Andy owns several tracts of land. The sawmill operates on his 130-acre farm, on which he grows alfalfa. Across the road he owns another 15 acres, and a few miles away he owns 300 acres of pine timber.
The mill business, which employs about 10 people, still cuts primarily pine and poplar. The ‘bread-and-butter’ product is shiplap, a tongue and groove siding that may be used for interior or exterior applications. Other products include flooring, tongue and groove flooring, and moulding. For example, the company can make custom moulding for people who want to match the moulding on an old house they are restoring. The company also sells a lot of green, air-dried, rough-sawn lumber.
The business is marketed via billboards, road signs and advertising. “I got a four-by-eight sign adjacent to Home Depot,” said Andy. “That’s been well worth the money.”
He harvests some timber on his tract of pine. Another source of logs is from contractors who are clearing land to build houses. “They’re just trying to get rid of it,” he said, and want to haul away the wood. “They call me, and I go pick it up.” He also buys some ‘gate’ wood from logging contractors, but his primary source of logs is a wood yard in South Carolina that has access to high grade logs from the mountainous region of Georgia and South Carolina. “It’s some beautiful stuff,” said Andy. “A lot of Virginia pines. Tight grain, good color. Doesn’t warp.
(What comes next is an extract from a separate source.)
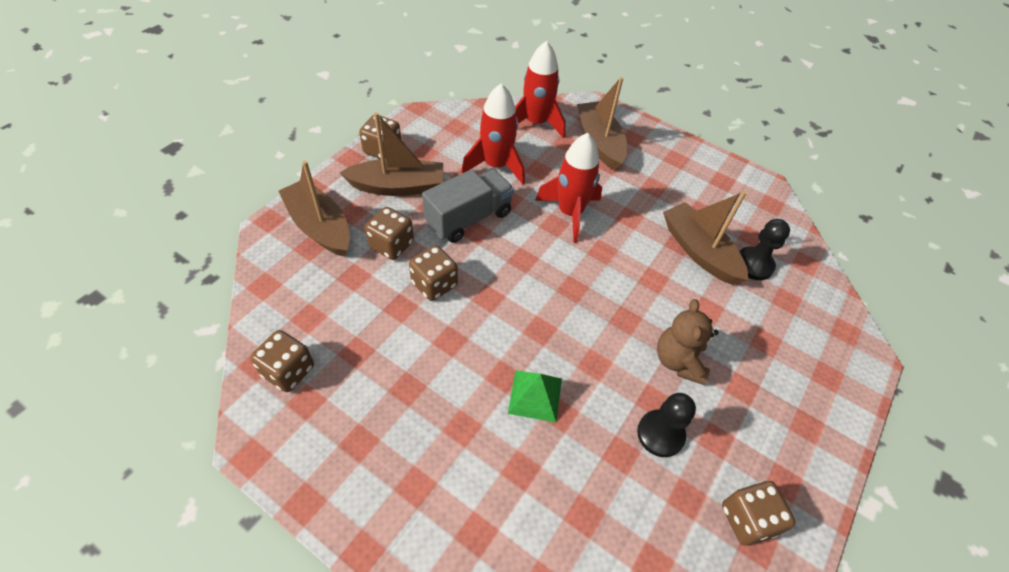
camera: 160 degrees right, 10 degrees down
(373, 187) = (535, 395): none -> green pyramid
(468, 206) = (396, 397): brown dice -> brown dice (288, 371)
Andy is looking to hire a manager for the sawmill business and step away from it himself. “I’m in good health. I want to travel a good bit, all over the world, but the sawmill business is tying me down. I’d like to hire a manager and give him control.”
“The clock is running. It won’t last forever. If I’m going to do any traveling, I need to get on with it. I don’t want to stop the sawmill. I want to keep it running. The employees like the work.”